Other bars are working regularly with DJs to help advance the club agenda. At El Prado, on Sunset Boulevard in L.A.’s Echo Park neighborhood, one of the country’s best natural wine lists—Emmanuel Haget, Champagne Timothée Stroebel, Florian Curtet and other otherwise-ungettable bottles—shares equal billing with an eclectic DJ roster and a bartending staff armed with an extensive vinyl collection. It might be soul night one night, a druggie exegesis from some out-of-town Deadheads the next. (The bar’s owner, Nick Fisher, plays Grateful Dead music 24 hours a day for the bottles stocked in the walk-in fridge.)
Friday nights are a who’s who of the young and beautiful in Los Angeles (per the grand old tradition) spilling out onto the sidewalk and down the street, but the bar is calmer on Wednesdays, when weekly resident DJ Gerard Lollie spins eclectic world music into lost jazz and electropop.

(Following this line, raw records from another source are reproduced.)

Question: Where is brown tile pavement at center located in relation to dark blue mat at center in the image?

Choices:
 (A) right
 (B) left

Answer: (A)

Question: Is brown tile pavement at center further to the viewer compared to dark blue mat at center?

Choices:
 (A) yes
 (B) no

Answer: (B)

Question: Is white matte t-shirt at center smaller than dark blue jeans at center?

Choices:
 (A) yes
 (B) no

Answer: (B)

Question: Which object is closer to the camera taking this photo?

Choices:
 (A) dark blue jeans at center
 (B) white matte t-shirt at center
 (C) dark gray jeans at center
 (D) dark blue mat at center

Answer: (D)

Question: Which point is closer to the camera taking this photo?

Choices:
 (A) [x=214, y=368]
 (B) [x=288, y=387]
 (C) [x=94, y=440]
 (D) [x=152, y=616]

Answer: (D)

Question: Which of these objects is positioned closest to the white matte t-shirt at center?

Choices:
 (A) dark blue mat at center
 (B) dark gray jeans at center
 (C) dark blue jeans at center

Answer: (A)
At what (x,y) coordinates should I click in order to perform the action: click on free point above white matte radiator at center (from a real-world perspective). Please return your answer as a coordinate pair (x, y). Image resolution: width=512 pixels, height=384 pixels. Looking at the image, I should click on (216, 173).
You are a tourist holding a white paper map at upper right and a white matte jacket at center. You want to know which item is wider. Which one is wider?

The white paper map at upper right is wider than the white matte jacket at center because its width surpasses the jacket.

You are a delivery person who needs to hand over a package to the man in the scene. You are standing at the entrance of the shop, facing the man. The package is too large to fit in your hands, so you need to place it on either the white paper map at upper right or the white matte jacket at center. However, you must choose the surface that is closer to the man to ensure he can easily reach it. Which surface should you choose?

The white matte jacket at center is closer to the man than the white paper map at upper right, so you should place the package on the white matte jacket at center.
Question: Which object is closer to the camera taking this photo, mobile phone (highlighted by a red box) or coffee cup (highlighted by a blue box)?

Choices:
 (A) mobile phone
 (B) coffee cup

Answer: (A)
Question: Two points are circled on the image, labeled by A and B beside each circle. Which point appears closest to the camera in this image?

Lollie’s polyphonic approach blurs genres and boundaries on the bar’s stereo system, featuring a quartet of QSC speakers and turntables by Technics and Audio Technica. Drinking your way through Fisher’s list while listening to DJ Gerard is its own form of party, uniquely contained within the bar culture of El Prado.
“Sluts is pretty random, and I just want you to never be able to stop looking around,” says Imana, owner of the wine bar.
“I feel like for so long, wine bars were monodimensional,” says Victor Martinez, co-owner of Ardor Natural Wines and Nil Wine Bar in Portland, Oregon. Martinez and his small team of collaborators (including the natural wine distributors Chausse Selections) have turned the one-two punch of Ardor and Nil—neighboring establishments that serve in tandem in the caviste model—into Portland’s premier destination for wine partying. It, too, looks a little different from night to night. Sometimes the bar is downright raucous, with a shifting cadre of local DJs and dozens of people spilling out of Nil’s 300-square-foot shotgun space; other times, the bar is vibey and intimate, bathed in blue and red lighting like an episode of Euphoria, or a really good comedown room at the previous generation’s party du jour, the rave.
“We like having different versions of how the bar feels,” Martinez says, and a great sound system (including Klipsch speakers and a Marantz amplifier, catnip for hi-fi geeks) certainly helps. Martinez sees what’s happening around the country—at Sluts and El Prado, as well as the now-legendary wine-club scene at San Francisco’s Bar Part Time, Brooklyn’s Nightmoves and the roving wine nightclub Bêvèrãgęš—as drawing directly from the attitudes and social mores of the winemakers who helped form the vanguard of natural wine culture. “It’s what the French would call le punk rock,” Martinez says, “bucking the trend, going their own way, doing the shit they want, blending grapes that weren’t supposed to be blended, opting out of AOCs and making wine in a raw, unfettered way. I think that ethos, if you’re running a wine bar, kind of permeates through that, too.”
How quickly we’ve gone from the cold cheese plate and flight model to something that feels more disruptive and countercultural—inspired by Paris, perhaps, but distinctly American in both rhythm and execution. In this way, America is making the natural wine bar its own, fusing the concept together with other existing threads of nightlife and arriving at a destination that feels wholly unexpected, and in the right hands—and with the right song on the hi-fi—riveting.
“People aren’t here to do serious tasting notes or see what wristwatch the other guy has on,” says Martinez. “It’s more like, hey—we’re here, we’re having fun, this is a wine bar. Let’s have a party.”